Wang, R. H.; Gentles, A. J.

Spatial transcriptomics (ST) at single-cell resolution profiles gene expression in its native spatial context, but a substantial fraction of transcripts contaminate neighboring cells, compromising downstream biological analyses. Existing decontamination methods rely on heuristic priors and either ignore the spatial structure of contamination or aggregate over neighbors without separating contamination from native expression, leaving the decomposition ambiguous. To resolve this ambiguity, we introduce DeSpotX, a deep generative model that uses anchor genes, defined as genes not natively expressed in a given cell cluster, to constrain the contamination decomposition and make it identifiable.
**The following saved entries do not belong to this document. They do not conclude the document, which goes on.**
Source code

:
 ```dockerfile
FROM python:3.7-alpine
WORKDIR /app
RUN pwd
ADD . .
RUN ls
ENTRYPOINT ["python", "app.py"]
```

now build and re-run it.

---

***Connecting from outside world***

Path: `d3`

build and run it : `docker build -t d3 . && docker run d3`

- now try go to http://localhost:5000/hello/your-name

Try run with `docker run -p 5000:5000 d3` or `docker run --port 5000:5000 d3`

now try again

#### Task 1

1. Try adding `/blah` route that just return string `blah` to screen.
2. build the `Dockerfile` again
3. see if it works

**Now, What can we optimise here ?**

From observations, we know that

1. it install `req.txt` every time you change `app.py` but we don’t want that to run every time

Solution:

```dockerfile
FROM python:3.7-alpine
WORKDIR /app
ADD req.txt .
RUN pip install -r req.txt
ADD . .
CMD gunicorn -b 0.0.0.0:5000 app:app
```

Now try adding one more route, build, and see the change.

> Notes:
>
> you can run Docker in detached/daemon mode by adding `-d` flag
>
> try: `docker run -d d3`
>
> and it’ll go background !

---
DeSpotX further uses spatial information to estimate contamination locally through a cluster-masked, distance-weighted average over neighboring cells, and prevents over-correction of low-expression signal through a learned diffusion prior. On spike-in simulations across five datasets and four ST platforms, DeSpotX achieves AUROC >0.94 on every dataset, with gains of 0.02 to 0.12 over the best baseline, and remains robust to inaccuracies in the cell-cluster annotation and in anchor gene construction. On real tissues, we show that the decontaminated counts produce improved marker-gene specificity, more spatially coherent expression, and cell-cell communication networks consistent with known biology. We further show that iterating decontamination and cell-cluster annotation refines these outcomes, reassigning ligand-receptor signaling to the expected source cells in mouse brain and breast cancer tissues.